Bab 14 || Mencintai Kehilangan

18 0 0
                                    

Assalamualaikum warahmatullahi wabarakatuh!
Kembali lagi bersama Naina dan kisahnya. Selamat membaca! 😊

✨✨✨

"Naina udah dilamar, A," tutur Ibu.

Arzio berdeham. "Aa tahu," katanya tanpa ekspresi.

"Kenapa nggak bilang sama Ibu?" tanya Ibu sembari menatap putranya yang kini tertunduk.

"Maaf, Bu," lirih Arzio.

Ibu membawa Arzio ke dalam pelukannya. Ia tahu, anaknya itu pasti terluka. Namun, ia juga tak bisa menyalahkan Naina. Jika Allah tak menghendaki putranya dengan Naina, ia bisa apa?

"Maafin Aa, Bu ...." Suara Arzio bergetar dan Ibu semakin erat memeluknya.

"Kamu nggak perlu minta maaf, A. Kamu putra kebanggaan Ibu, dan putra Ibu harus bahagia.

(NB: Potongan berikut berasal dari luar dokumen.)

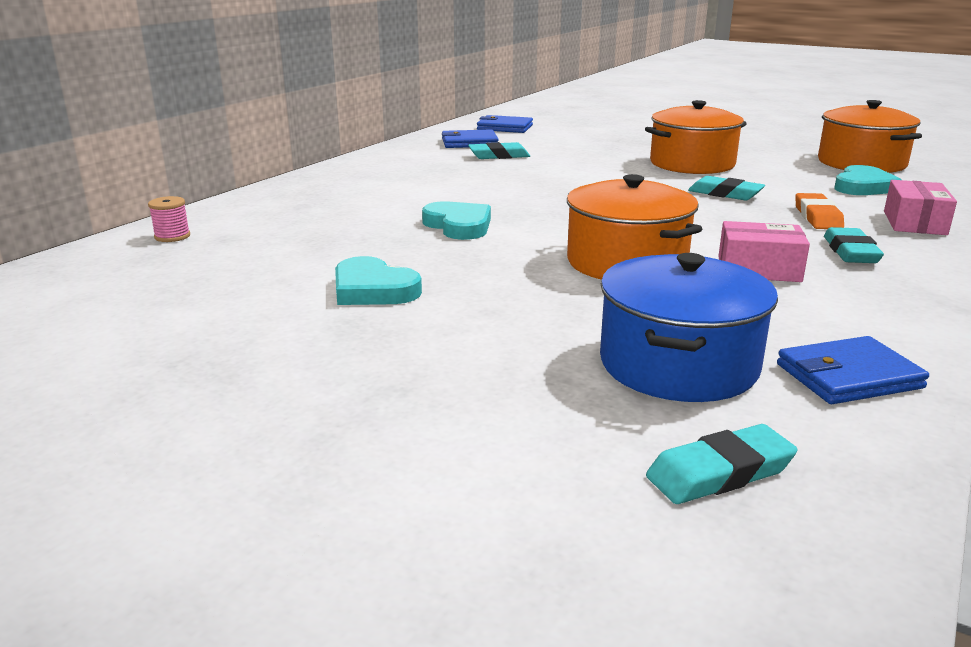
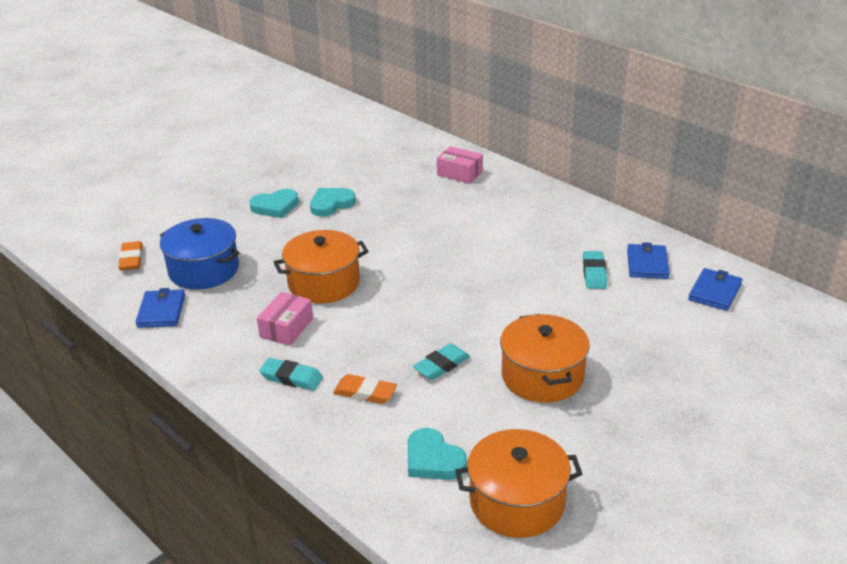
camera: 105 degrees right, 10 degrees up
pink spool [148,196,190,242] -> none
turquoise heart [422,201,491,240] -> turquoise heart moved to [250,189,299,218]
turquoise eraser [646,424,798,504] -> orange eraser [118,241,143,271]
pink box [884,180,957,235] -> pink box moved to [437,146,483,184]

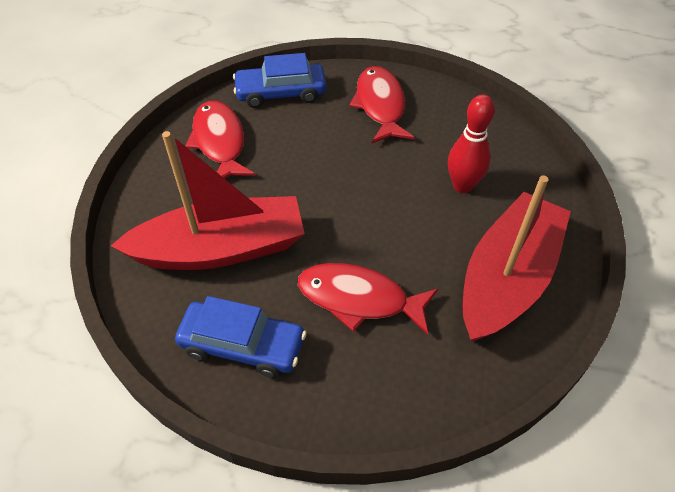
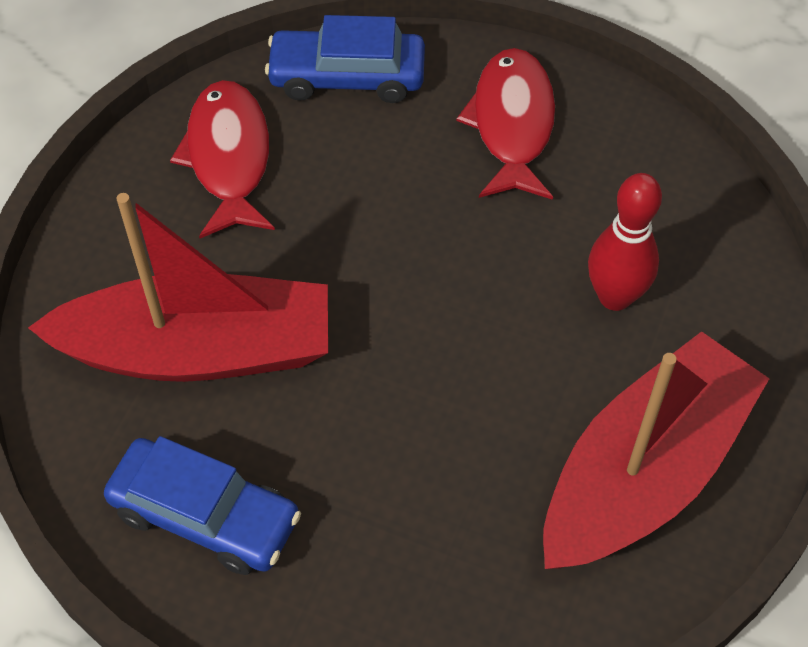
camera: 10 degrees right, 5 degrees up
red fish [298,263,438,335] -> none

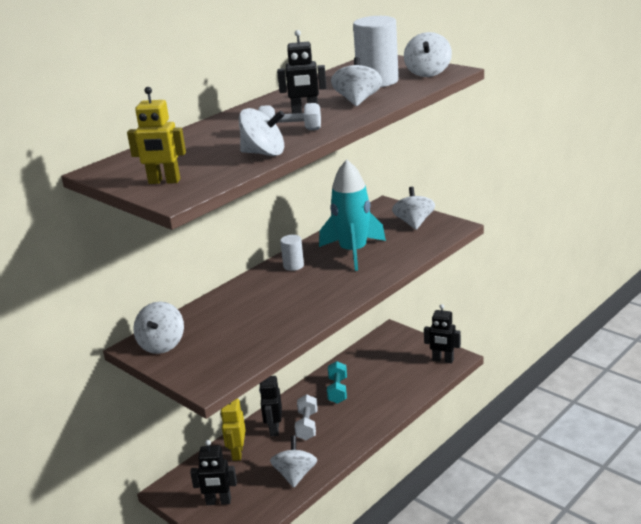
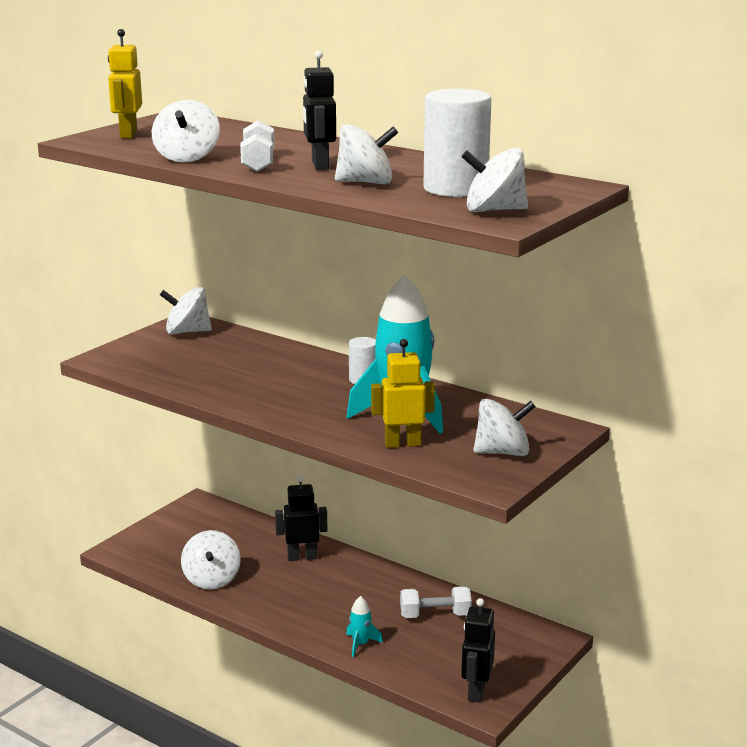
camera: 80 degrees right, 5 degrees down
black robot [190,440,237,505] -> none
yellow robot [220,399,246,461] -> yellow robot moved to [371,339,435,448]
white spinning top [270,436,317,488] -> white spinning top turned 90 degrees clockwise [181,530,241,589]
white dumbbell [295,394,318,440] -> white dumbbell moved to [400,586,472,618]
turquoise dumbbell [327,361,347,404] -> none
none -> turquoise rocket [346,596,383,657]

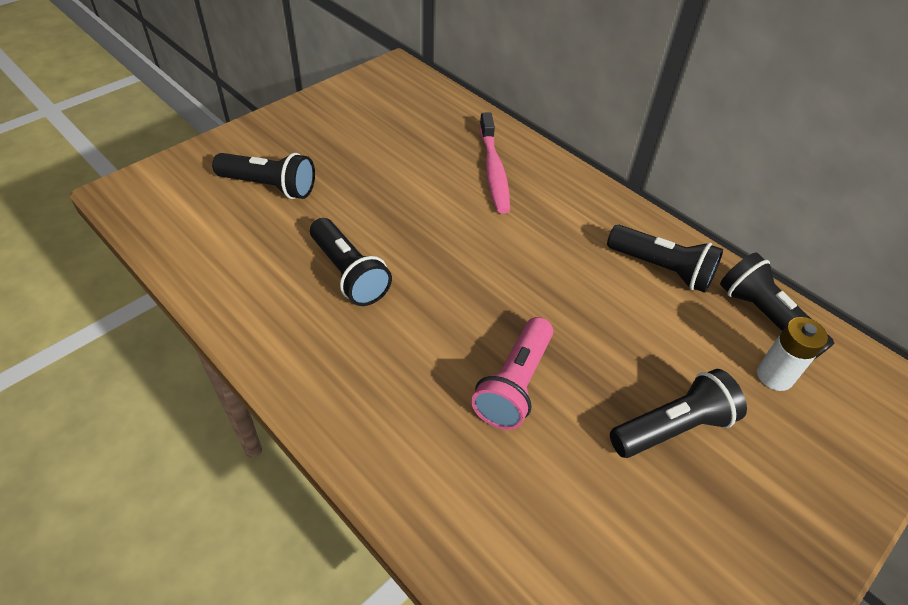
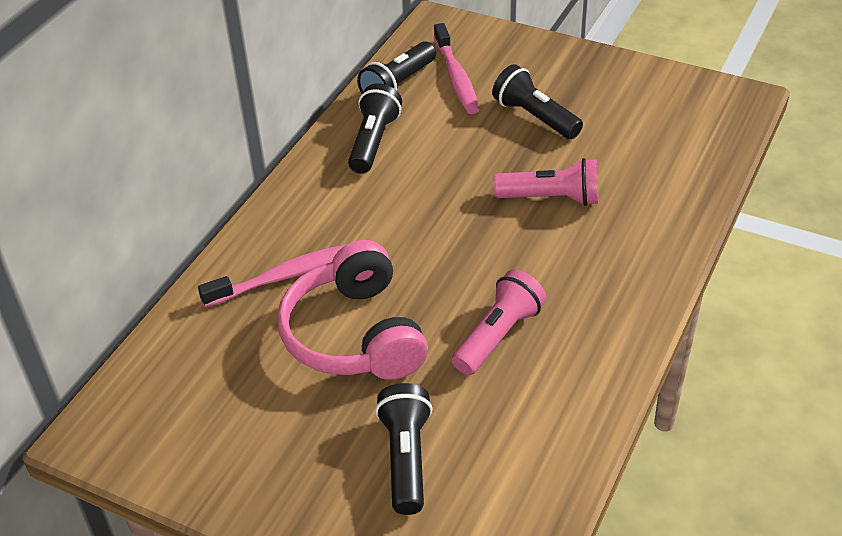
camera: 105 degrees left, 5 degrees down
black flashlight [310,218,392,306] -> pink flashlight [452,270,546,375]
white battery [757,317,828,391] -> pink toothbrush [434,23,479,114]
none -> pink headphones [277,240,428,380]

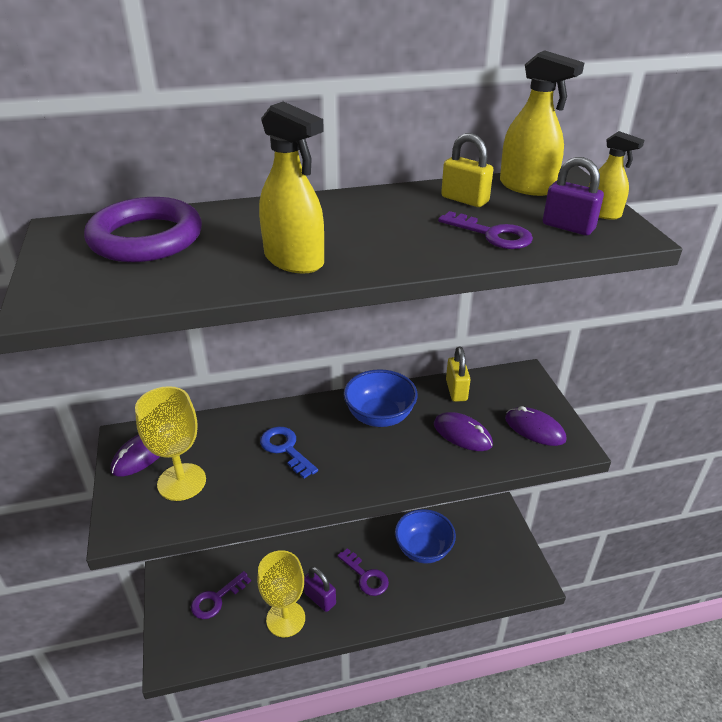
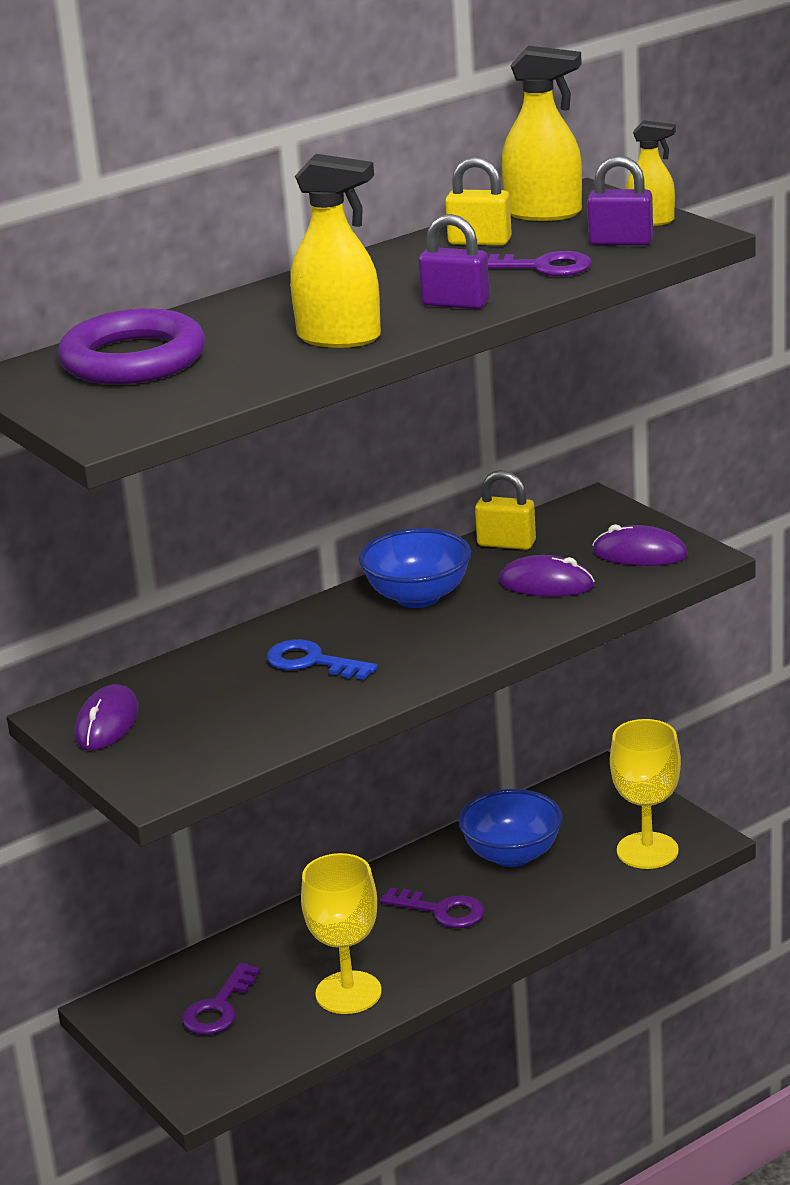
camera: 20 degrees left, 10 degrees down
yellow goblet [135,386,206,501] -> yellow goblet moved to [610,719,681,869]
purple padlock [304,566,336,612] -> purple padlock moved to [419,214,490,309]
yellow padlock [446,347,471,402] -> yellow padlock turned 45 degrees counterclockwise [475,470,536,550]

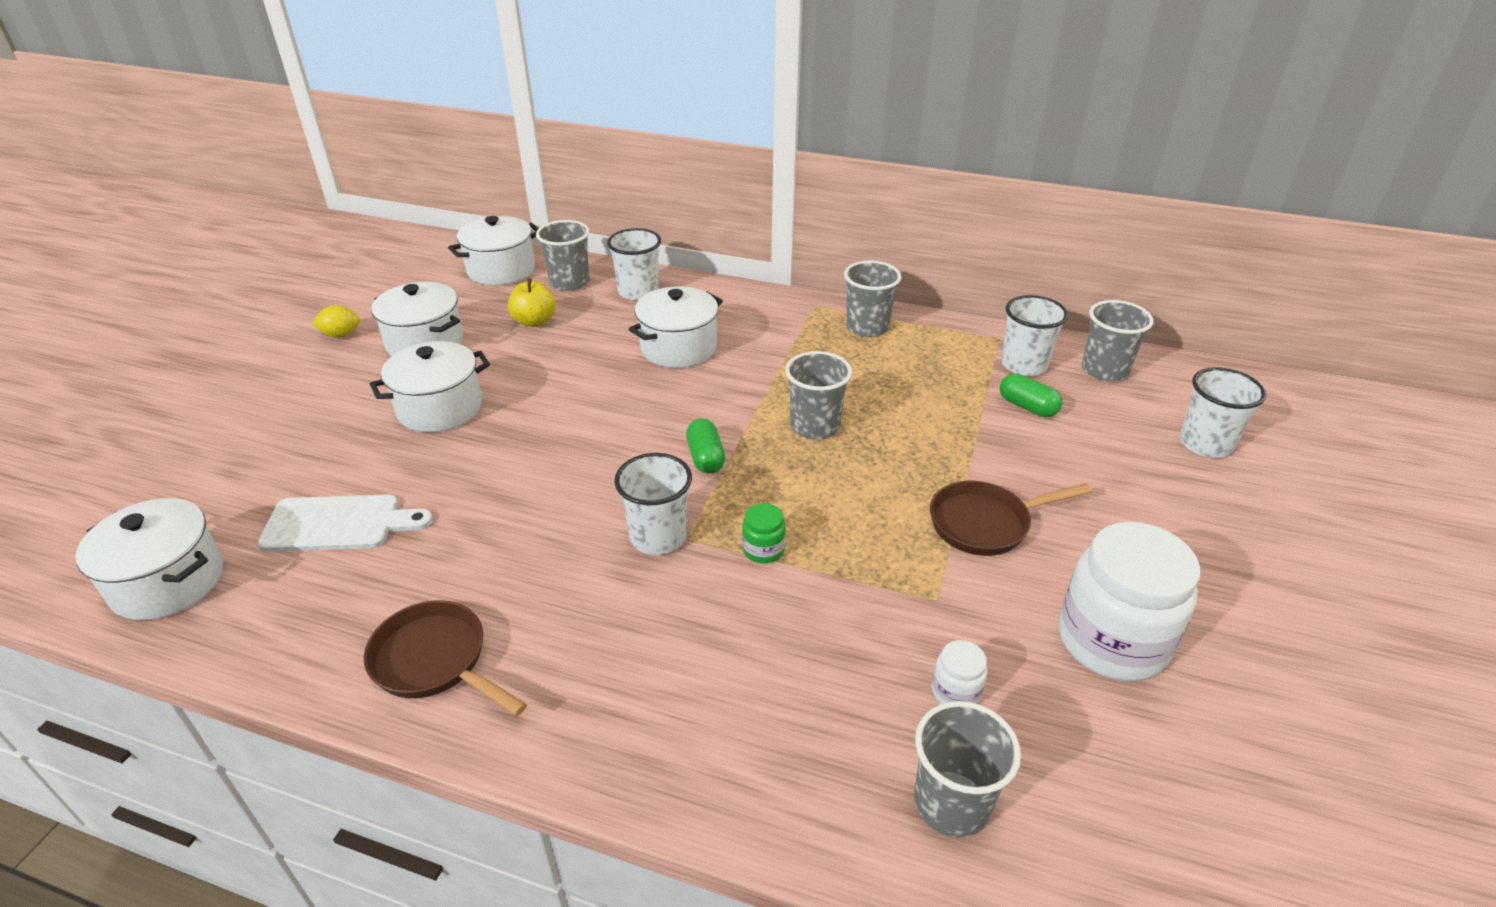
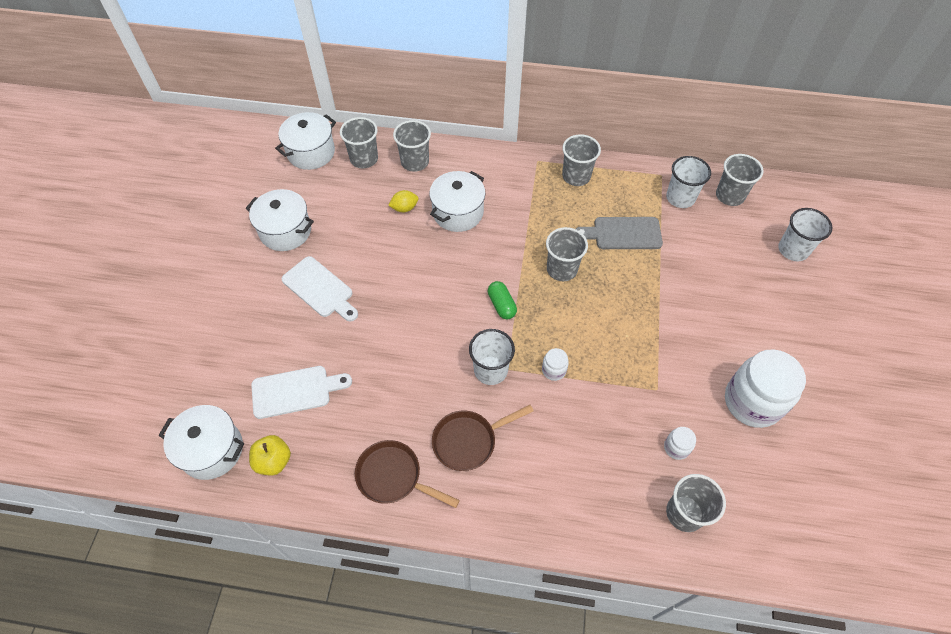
camera: 10 degrees left, 20 degrees up
yellow lemon [312,305,360,338] -> yellow lemon moved to [388,190,419,212]
white pot [370,341,490,432] -> white cutting board [281,256,358,322]
yellow apple [508,278,556,327] -> yellow apple moved to [249,435,291,476]
white cup [607,228,661,300] -> grey cup [393,120,431,172]
green jar [742,503,786,563] -> white jar [542,348,569,381]
brown pan [930,481,1092,556] -> brown pan moved to [432,405,533,471]
green capsule [1000,373,1062,417] -> none
none -> grey cutting board [576,217,663,249]

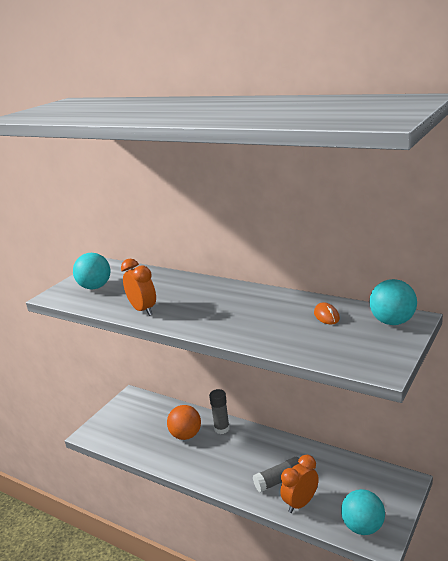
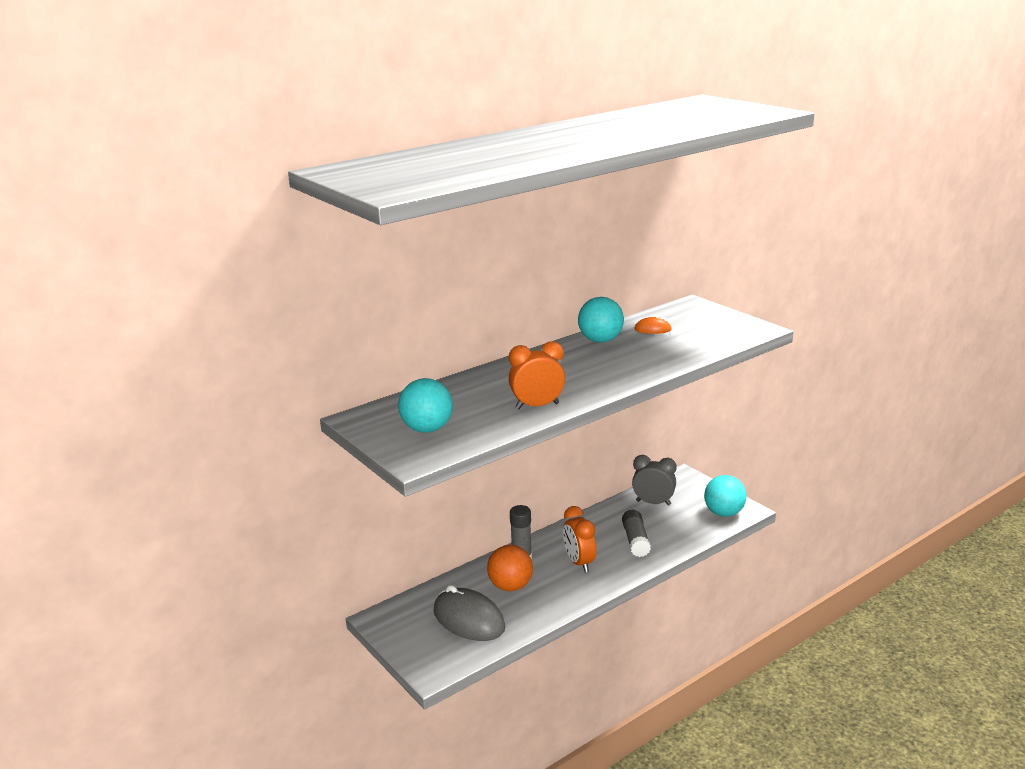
camera: 70 degrees left, 0 degrees up
orange clock [280,455,319,513] -> orange clock moved to [563,506,596,572]
turquoise ball [369,279,417,325] -> turquoise ball moved to [578,297,624,343]
none -> grey mouse [434,585,506,641]
none -> grey clock [632,455,677,506]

Lepasin Naina, ya, A. Dia harus bahagia dengan pilihannya," tutur Ibu yang menenangkan lelaki yang masih asyik bergelung di pelukannya itu.

Tak lama, lelaki itu mengangkat kepalanya. Jemarinya mengelus pipi Ibu lembut, dibalut senyuman yang terbit di wajahnya. Tulus untuk Ibu.

"Izinin Aa untuk tetap mencintai Naina sekarang ini, Bu. Aa akan belajar untuk merelakan dia," katanya.

Ibu mengedipkan mata sebagai jawaban, menikmati rasa sayang dari putranya itu.

"Kamu belum makan, kan? Makan dulu, yuk!" ajak Ibu.

Arzio mengangguk disertai senyum hangatnya. Merangkul Ibu ke ruang makan dan membantu menyiapkan makanan. Hal ini yang harus ia syukuri, kasih sayang ibunya yang tak akan pernah pudar.

"Kapan berangkat ke Bandung, A?" tanya Ibu di sela-sela makan.

"Lusa, Bu," balas Arzio. Matanya menatap Ibu yang berhenti mengunyah. Wanita tua itu menghela napas berkali-kali.

"Aa usahain cepat-cepat, Bu. Habis itu Aa fokus terusin kerjaan Bapak," ujarnya kemudian.

"Aa nggak pa-pa?" tanya Ibu memastikan. Pasalnya, ia tahu anaknya itu tak minat di bidang mebeul.

"Selama ada Ibu, Aa baik-baik aja. Ibu nggak usah khawatir, ada Om Ardi juga yang bantuin Aa," katanya meyakinkan.

"Ya udah, siapin yang mau dibawa. Enggak lebih dari sebulan, kan?"

"Enggak, Bu. In syaa Allah."

✨✨✨

Bandung, katanya kota penuh kenangan, kota yang bisa membuat orang rindu. Entah itu orangnya, lingkungan dan suasananya, atau bahkan secarik kisah yang terjadi. Namun, bagi Arzio, Bandung adalah tempatnya menyepi. Bandung selalu menjadi tempat pelariannya, tempat menepi dari segala resah yang ada. Seperti halnya lima tahun lalu ketika ia memutuskan menetap dan bekerja di sana.

Bandung ramai, tapi hatinya sepi. Bandung indah, tapi hatinya muram. Bandung penuh pesona, tapi ia tak tertarik.

"Allah ...."

Hatinya sama sekali tak tenang. Tentu saja, orang yang diinginkannya kini tak dapat ia perjuangkan. Luka itu tentu kian menganga, bersama rindu yang tak pernah ada habisnya. Allah, inikah jalan-Mu?

Dering ponsel menyadarkannya dari lamunan. Arzio merogoh ponsel dari saku lalu menggeser layarnya.

"Assalamualaikum, Bang!" sapanya duluan.

"Waalaikumussalam! Kamu di mana, Zi?" tanya Shaka.

"Aku udah balik ke Bandung, Bang. Mau kelarin kerjaan yang di sini." Arzio meletakkan satu tangannya di bawah kepala, menyangga.